YOUR TASK ▸
Number of lines with the string "было" in the entries below: report it, and nothing besides.

DATA ▸
****************

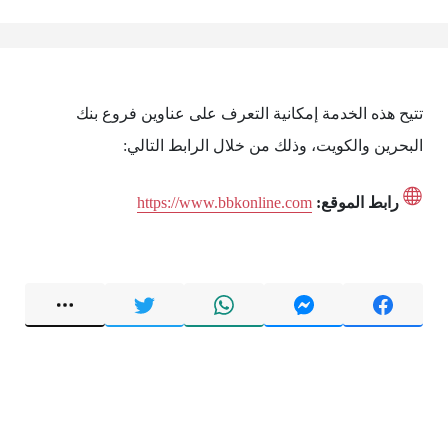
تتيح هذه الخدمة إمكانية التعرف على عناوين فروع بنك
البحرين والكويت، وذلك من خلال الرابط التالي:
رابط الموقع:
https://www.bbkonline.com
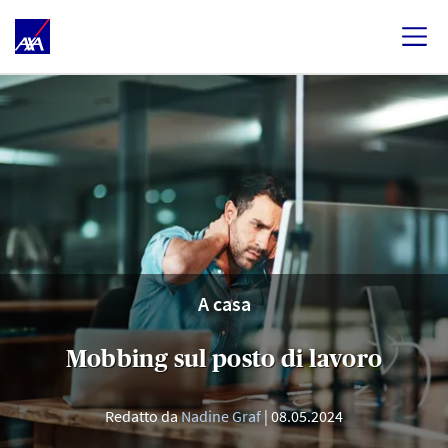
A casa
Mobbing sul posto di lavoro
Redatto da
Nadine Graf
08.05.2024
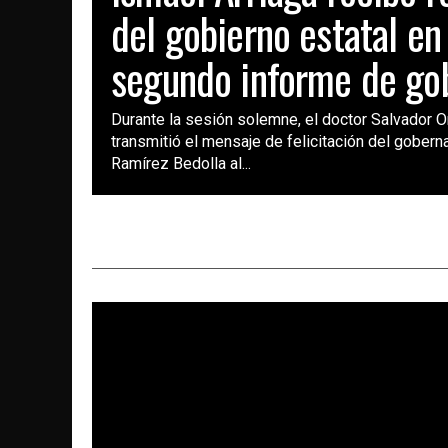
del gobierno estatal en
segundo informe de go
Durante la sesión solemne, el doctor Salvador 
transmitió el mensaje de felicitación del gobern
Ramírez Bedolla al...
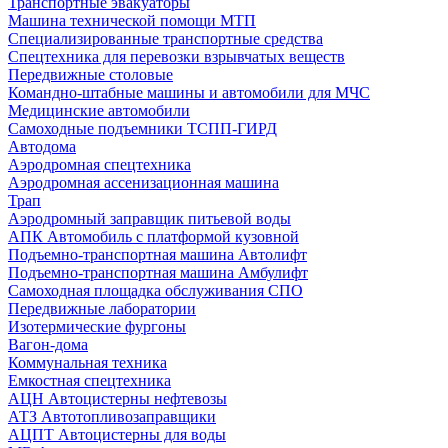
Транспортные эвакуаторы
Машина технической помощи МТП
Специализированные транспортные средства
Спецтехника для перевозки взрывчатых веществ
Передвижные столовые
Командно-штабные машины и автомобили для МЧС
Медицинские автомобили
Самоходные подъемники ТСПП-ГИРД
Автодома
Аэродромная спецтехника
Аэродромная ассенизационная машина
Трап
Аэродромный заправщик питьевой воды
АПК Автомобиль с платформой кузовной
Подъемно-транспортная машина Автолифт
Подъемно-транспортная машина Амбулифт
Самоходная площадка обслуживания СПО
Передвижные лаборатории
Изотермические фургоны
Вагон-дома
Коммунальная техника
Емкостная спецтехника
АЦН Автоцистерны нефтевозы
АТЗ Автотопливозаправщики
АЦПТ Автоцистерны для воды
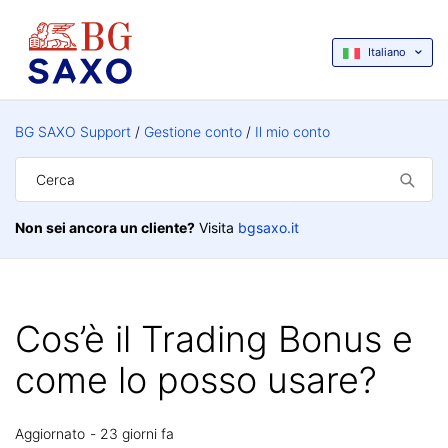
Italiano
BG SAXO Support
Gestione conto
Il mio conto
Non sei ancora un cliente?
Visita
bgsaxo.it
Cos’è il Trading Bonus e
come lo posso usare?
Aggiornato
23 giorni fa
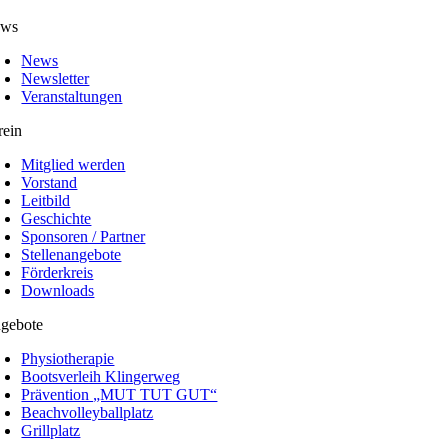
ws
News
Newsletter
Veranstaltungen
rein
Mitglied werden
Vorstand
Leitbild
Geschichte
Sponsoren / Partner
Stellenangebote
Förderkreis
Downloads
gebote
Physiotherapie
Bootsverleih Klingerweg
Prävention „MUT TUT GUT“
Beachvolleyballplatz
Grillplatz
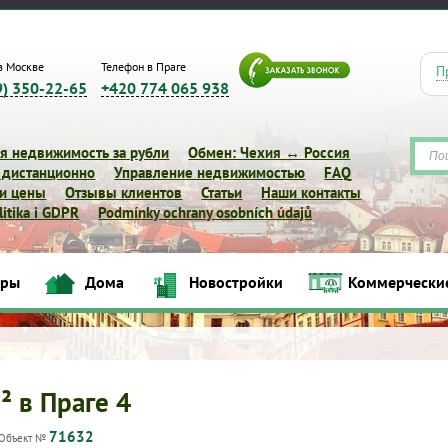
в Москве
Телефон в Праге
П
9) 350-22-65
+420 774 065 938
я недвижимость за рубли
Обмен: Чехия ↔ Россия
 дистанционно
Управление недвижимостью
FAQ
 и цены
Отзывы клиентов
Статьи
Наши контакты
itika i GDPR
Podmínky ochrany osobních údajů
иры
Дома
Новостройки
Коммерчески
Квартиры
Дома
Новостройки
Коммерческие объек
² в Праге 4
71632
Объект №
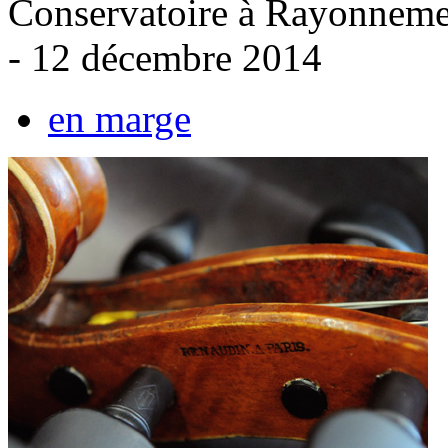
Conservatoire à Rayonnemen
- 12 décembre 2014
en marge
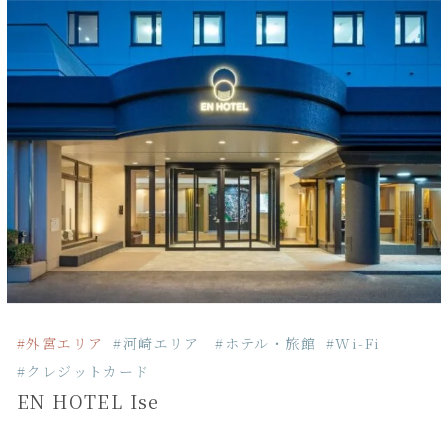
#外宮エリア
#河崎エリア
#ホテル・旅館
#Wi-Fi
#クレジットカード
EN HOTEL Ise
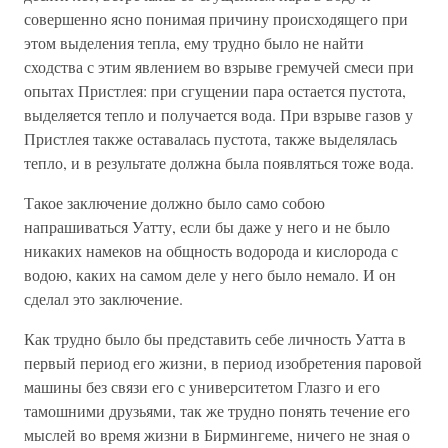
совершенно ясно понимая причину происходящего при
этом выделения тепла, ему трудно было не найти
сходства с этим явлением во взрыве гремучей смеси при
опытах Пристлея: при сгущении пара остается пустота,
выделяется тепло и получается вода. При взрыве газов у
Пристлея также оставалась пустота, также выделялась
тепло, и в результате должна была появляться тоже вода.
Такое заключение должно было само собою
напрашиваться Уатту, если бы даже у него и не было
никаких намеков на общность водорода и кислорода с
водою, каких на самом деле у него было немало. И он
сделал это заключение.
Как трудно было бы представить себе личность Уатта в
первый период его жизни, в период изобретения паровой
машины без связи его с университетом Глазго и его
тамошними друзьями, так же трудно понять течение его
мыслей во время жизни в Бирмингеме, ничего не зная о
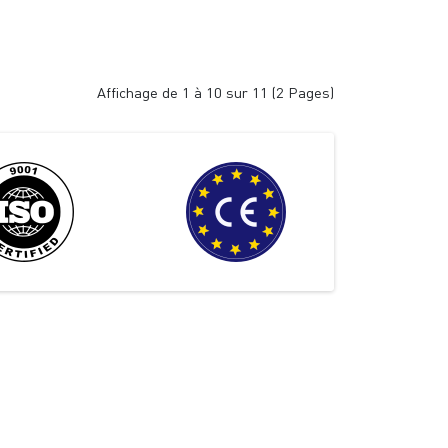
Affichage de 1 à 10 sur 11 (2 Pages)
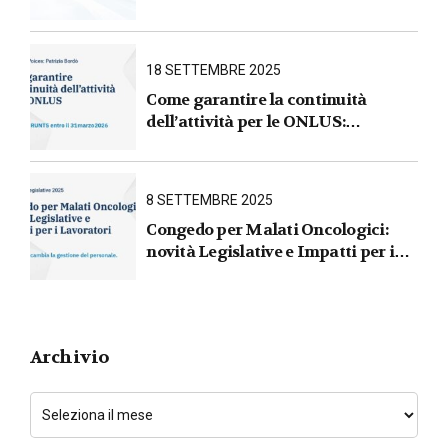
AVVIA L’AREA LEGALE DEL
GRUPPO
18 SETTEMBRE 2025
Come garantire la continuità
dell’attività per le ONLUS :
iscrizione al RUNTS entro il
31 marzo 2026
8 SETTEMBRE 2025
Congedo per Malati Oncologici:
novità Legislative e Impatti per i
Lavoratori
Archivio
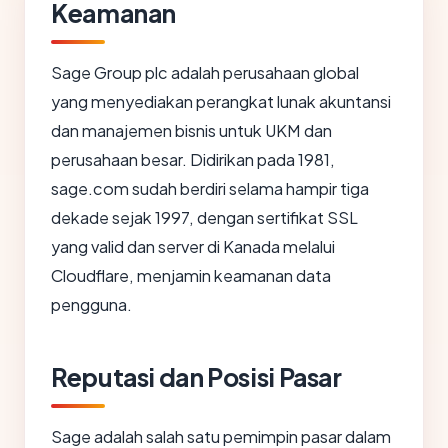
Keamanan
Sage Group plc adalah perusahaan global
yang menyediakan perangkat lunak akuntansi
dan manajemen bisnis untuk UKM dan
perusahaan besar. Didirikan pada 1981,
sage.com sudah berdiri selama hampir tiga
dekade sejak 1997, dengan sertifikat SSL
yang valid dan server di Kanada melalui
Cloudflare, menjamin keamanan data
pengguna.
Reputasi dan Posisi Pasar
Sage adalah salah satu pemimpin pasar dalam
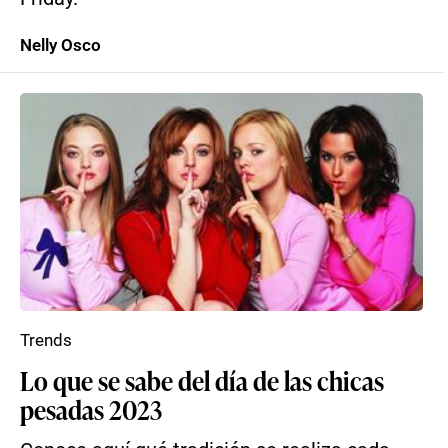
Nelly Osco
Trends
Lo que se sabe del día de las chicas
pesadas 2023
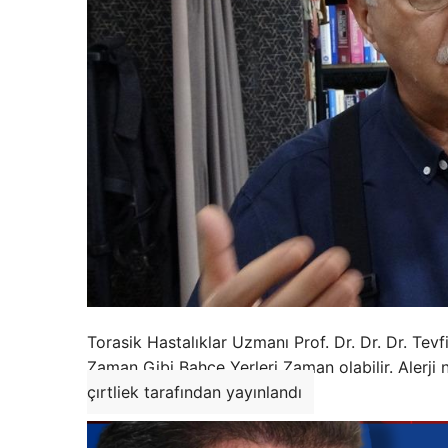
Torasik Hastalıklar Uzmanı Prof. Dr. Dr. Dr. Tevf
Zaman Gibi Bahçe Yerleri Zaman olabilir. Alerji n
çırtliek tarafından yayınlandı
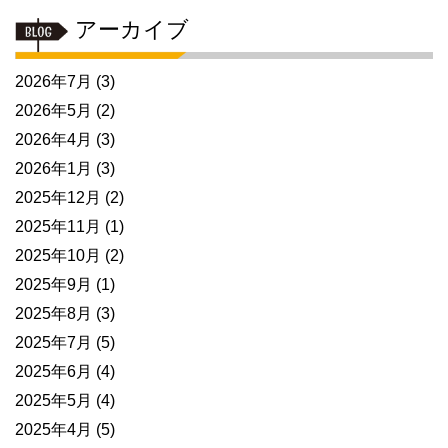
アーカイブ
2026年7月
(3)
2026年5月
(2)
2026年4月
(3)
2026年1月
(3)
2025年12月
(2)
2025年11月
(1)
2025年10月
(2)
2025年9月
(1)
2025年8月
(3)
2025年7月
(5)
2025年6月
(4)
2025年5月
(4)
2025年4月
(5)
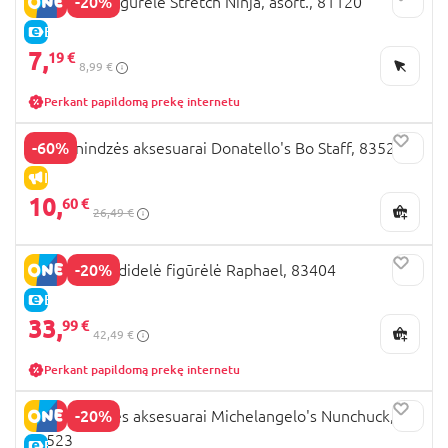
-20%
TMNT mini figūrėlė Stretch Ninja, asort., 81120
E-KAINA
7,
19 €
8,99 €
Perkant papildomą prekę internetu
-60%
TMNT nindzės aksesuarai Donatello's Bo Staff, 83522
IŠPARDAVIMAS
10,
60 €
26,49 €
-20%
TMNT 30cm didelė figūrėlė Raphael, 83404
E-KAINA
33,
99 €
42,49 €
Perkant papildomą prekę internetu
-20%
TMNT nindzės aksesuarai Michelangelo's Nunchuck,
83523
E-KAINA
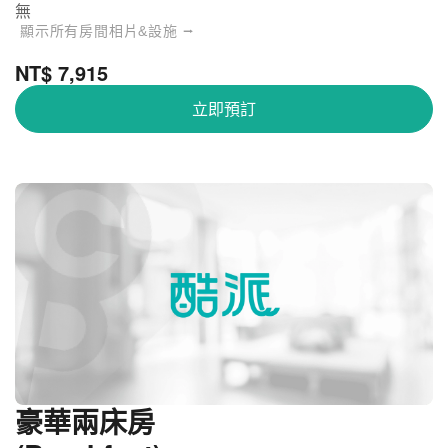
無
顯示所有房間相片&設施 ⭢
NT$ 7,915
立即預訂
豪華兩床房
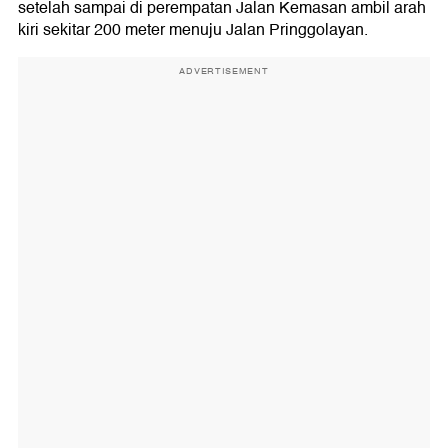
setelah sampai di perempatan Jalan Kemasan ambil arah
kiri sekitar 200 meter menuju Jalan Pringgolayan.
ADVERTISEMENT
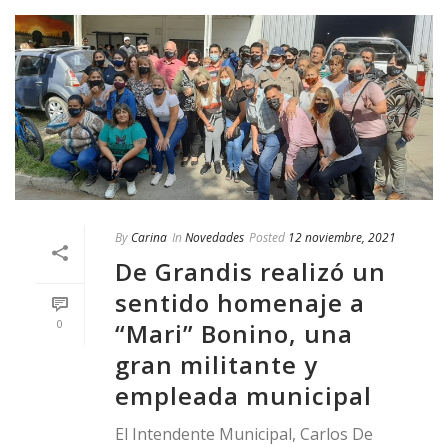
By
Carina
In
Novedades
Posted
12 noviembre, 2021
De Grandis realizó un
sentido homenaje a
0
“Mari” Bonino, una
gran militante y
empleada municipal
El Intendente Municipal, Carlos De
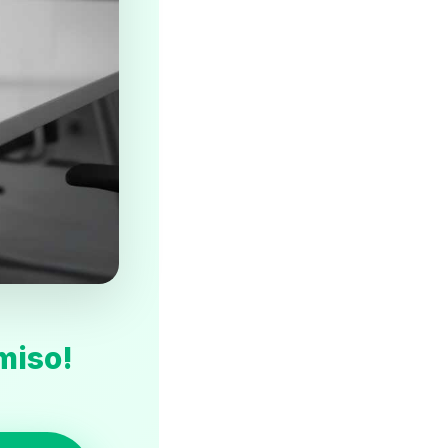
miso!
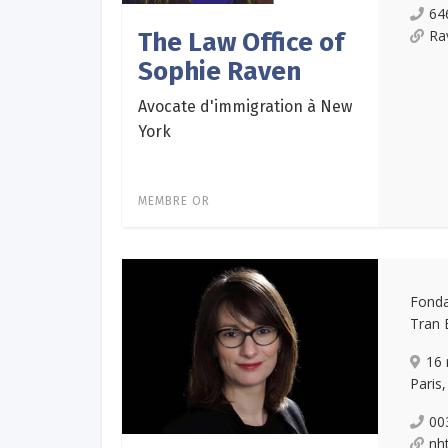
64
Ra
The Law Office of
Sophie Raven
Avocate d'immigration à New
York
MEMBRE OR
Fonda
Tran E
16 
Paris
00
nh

****************

SOLUTION TO THIS EXERCISE ▸
5